Mères porteuses en Inde ou en Ukraine
Cependant, dans les faits, note le sociologue Sébastien Roux, « la préoccupation éthique, au cœur de la CLH, s’est vue dévoyée au profit d’une politique nationaliste distribuant les enfants en fonction de leur état de santé, renvoyant de facto les moins désirables au-delà des frontières symboliques et politiques de la communauté nationale ». En France, les organismes chargés de l’accompagnement de l’adoption poussent les parents candidats à forger un projet compatible avec ces profils d’enfants et à les préparer à affronter le réveil des « traumatismes » psychologiques liés à l’abandon. Tout en se moralisant, le secteur de l’adoption internationale décourage ainsi bien des vocations parentales.
Tandis que la lumière se fait enfin sur la face sombre de l’adoption, une nouvelle pratique s’y substitue : la gestation pour autrui (GPA, ou maternité de substitution). Cette dernière offre aux couples occidentaux ce que l’adoption ne permet pas : un nouveau-né, généralement blanc, qui dispose de leurs propres gènes ou des gènes de leur choix.
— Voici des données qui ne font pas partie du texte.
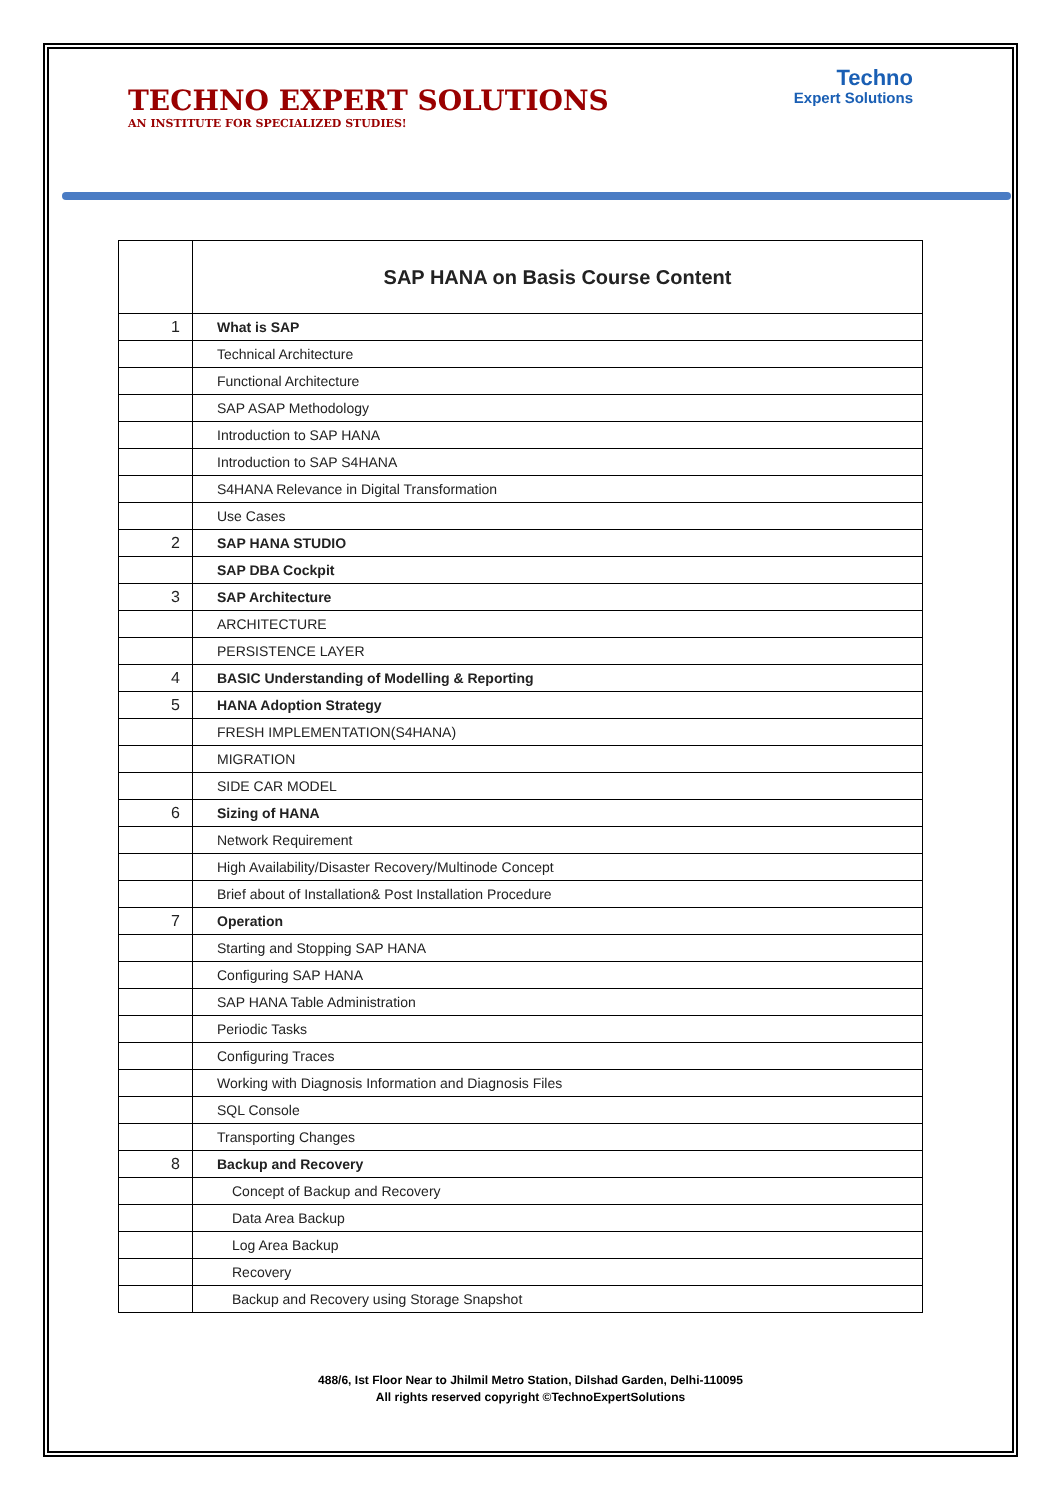TECHNO EXPERT SOLUTIONS
AN INSTITUTE FOR SPECIALIZED STUDIES!
Techno
Expert Solutions
| | SAP HANA on Basis Course Content |
| --- | --- |
| 1 | What is SAP |
| | Technical Architecture |
| | Functional Architecture |
| | SAP ASAP Methodology |
| | Introduction to SAP HANA |
| | Introduction to SAP S4HANA |
| | S4HANA Relevance in Digital Transformation |
| | Use Cases |
| 2 | SAP HANA STUDIO |
| | SAP DBA Cockpit |
| 3 | SAP Architecture |
| | ARCHITECTURE |
| | PERSISTENCE LAYER |
| 4 | BASIC Understanding of Modelling & Reporting |
| 5 | HANA Adoption Strategy |
| | FRESH IMPLEMENTATION(S4HANA) |
| | MIGRATION |
| | SIDE CAR MODEL |
| 6 | Sizing of HANA |
| | Network Requirement |
| | High Availability/Disaster Recovery/Multinode Concept |
| | Brief about of Installation& Post Installation Procedure |
| 7 | Operation |
| | Starting and Stopping SAP HANA |
| | Configuring SAP HANA |
| | SAP HANA Table Administration |
| | Periodic Tasks |
| | Configuring Traces |
| | Working with Diagnosis Information and Diagnosis Files |
| | SQL Console |
| | Transporting Changes |
| 8 | Backup and Recovery |
| | Concept of Backup and Recovery |
| | Data Area Backup |
| | Log Area Backup |
| | Recovery |
| | Backup and Recovery using Storage Snapshot |
488/6, Ist Floor Near to Jhilmil Metro Station, Dilshad Garden, Delhi-110095
All rights reserved copyright ©TechnoExpertSolutions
Ordinairement, une donneuse d’ovule blanche est sélectionnée pour son physique, ses embryons fécondés sont implantés dans une mère porteuse indienne ou ukrainienne choisie pour son tarif compétitif — et son appartenance à un pays dont la législation favorable garantit tous les droits aux parents d’intention. Les clients de la GPA n’ont certes pas le sentiment d’avoir sauvé un enfant mais, en contrepartie, ils ne risquent pas d’être accusés d’avoir volé celui de quelqu’un d’autre.
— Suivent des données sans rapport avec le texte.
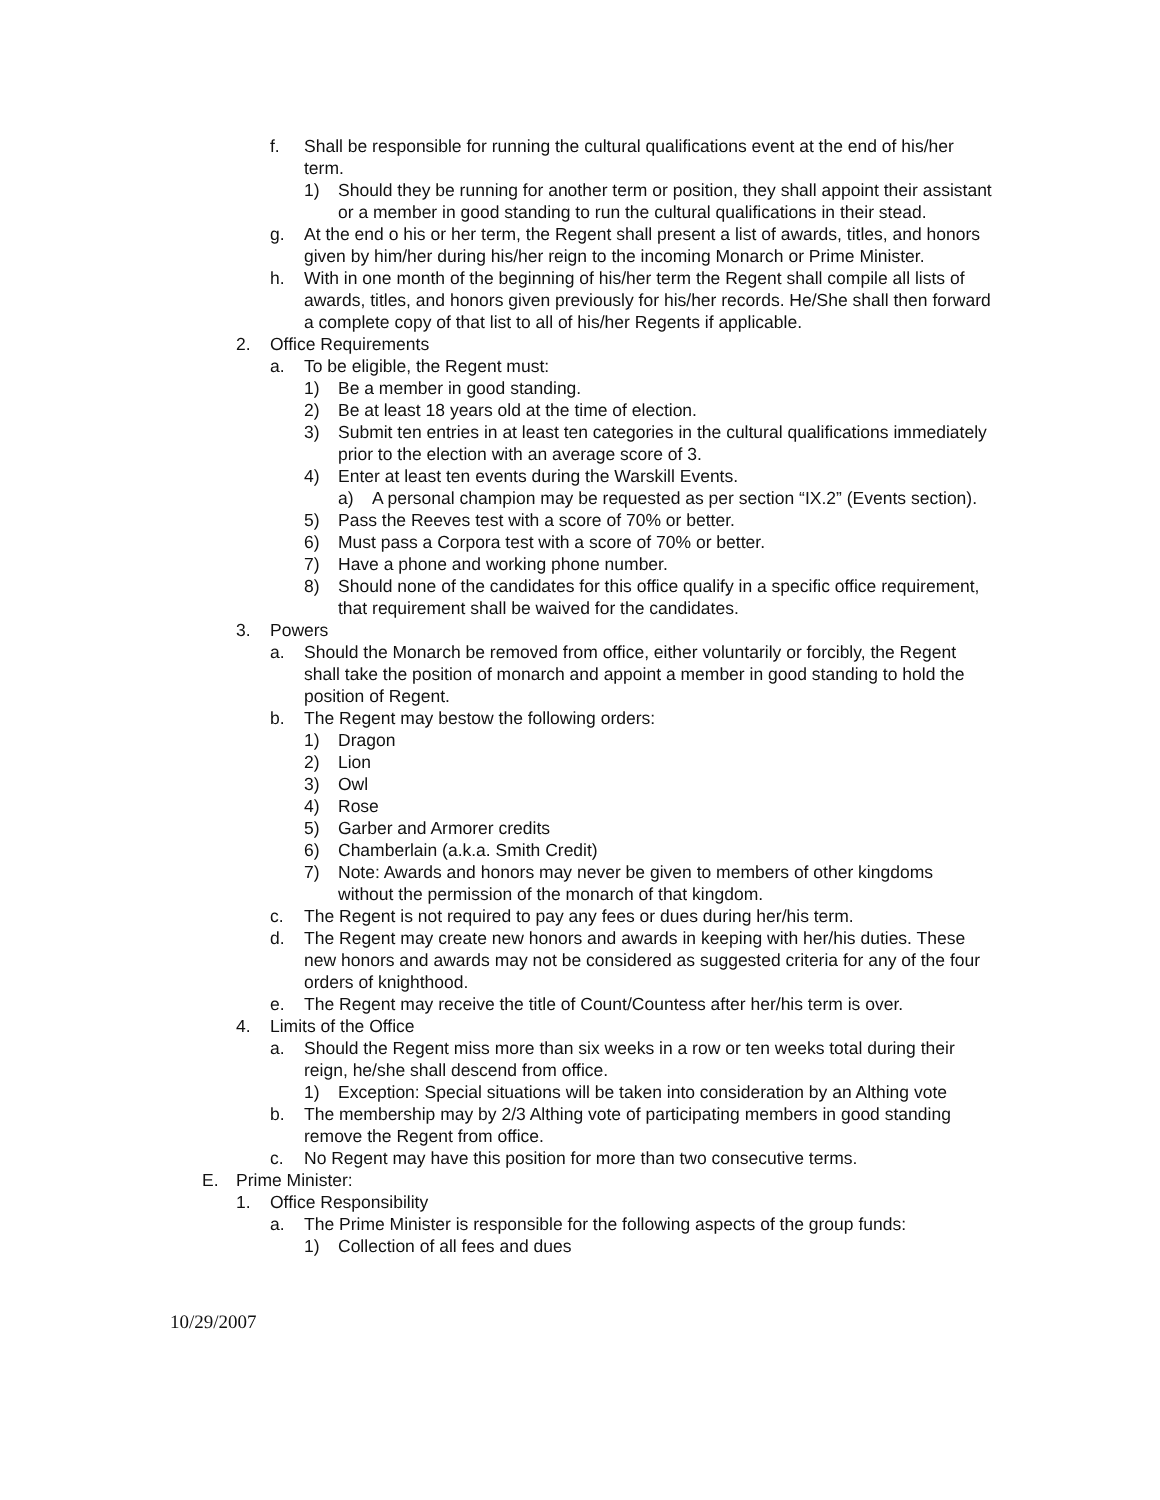f. Shall be responsible for running the cultural qualifications event at the end of his/her term.
1) Should they be running for another term or position, they shall appoint their assistant or a member in good standing to run the cultural qualifications in their stead.
g. At the end o his or her term, the Regent shall present a list of awards, titles, and honors given by him/her during his/her reign to the incoming Monarch or Prime Minister.
h. With in one month of the beginning of his/her term the Regent shall compile all lists of awards, titles, and honors given previously for his/her records. He/She shall then forward a complete copy of that list to all of his/her Regents if applicable.
2. Office Requirements
a. To be eligible, the Regent must:
1) Be a member in good standing.
2) Be at least 18 years old at the time of election.
3) Submit ten entries in at least ten categories in the cultural qualifications immediately prior to the election with an average score of 3.
4) Enter at least ten events during the Warskill Events.
a) A personal champion may be requested as per section “IX.2” (Events section).
5) Pass the Reeves test with a score of 70% or better.
6) Must pass a Corpora test with a score of 70% or better.
7) Have a phone and working phone number.
8) Should none of the candidates for this office qualify in a specific office requirement, that requirement shall be waived for the candidates.
3. Powers
a. Should the Monarch be removed from office, either voluntarily or forcibly, the Regent shall take the position of monarch and appoint a member in good standing to hold the position of Regent.
b. The Regent may bestow the following orders:
1) Dragon
2) Lion
3) Owl
4) Rose
5) Garber and Armorer credits
6) Chamberlain (a.k.a. Smith Credit)
7) Note: Awards and honors may never be given to members of other kingdoms without the permission of the monarch of that kingdom.
c. The Regent is not required to pay any fees or dues during her/his term.
d. The Regent may create new honors and awards in keeping with her/his duties. These new honors and awards may not be considered as suggested criteria for any of the four orders of knighthood.
e. The Regent may receive the title of Count/Countess after her/his term is over.
4. Limits of the Office
a. Should the Regent miss more than six weeks in a row or ten weeks total during their reign, he/she shall descend from office.
1) Exception: Special situations will be taken into consideration by an Althing vote
b. The membership may by 2/3 Althing vote of participating members in good standing remove the Regent from office.
c. No Regent may have this position for more than two consecutive terms.
E. Prime Minister:
1. Office Responsibility
a. The Prime Minister is responsible for the following aspects of the group funds:
1) Collection of all fees and dues
10/29/2007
Pourtant, l’histoire semble se répéter. La GPA est déjà entachée des accusations de mères qui ont mal compris les contrats (rédigés en anglais malgré leur pays d’origine), d’escroqueries… Les premiers enfants nés de la GPA ont d’ailleurs déjà commencé à décrier cette pratique (9). Depuis 2011, la conférence de La Haye de droit international privé (HCCH), une institution intergouvernementale regroupant 90 États et l’Union européenne, réunit chaque année des juristes et des praticiens sur la base d’un constat : « La maternité de substitution est devenue un marché mondial, ce qui pose un certain nombre de difficultés, surtout lorsque les parties concernées se trouvent dans différents pays. » Leur objectif : élaborer des règles internationales visant à « encadrer la gestation pour autrui transnationale, et faciliter la reconnaissance mutuelle des filiations issues de contrats de mères porteuses » (10). Parviendront-ils à légitimer un commerce déjà sous le feu des critiques ? Les scandales, passés et à venir, comme la mobilisation d’associations féministes, pourraient avoir raison de ce nouveau « marché », comme ils ont fini par faire dépérir l’adoption internationale.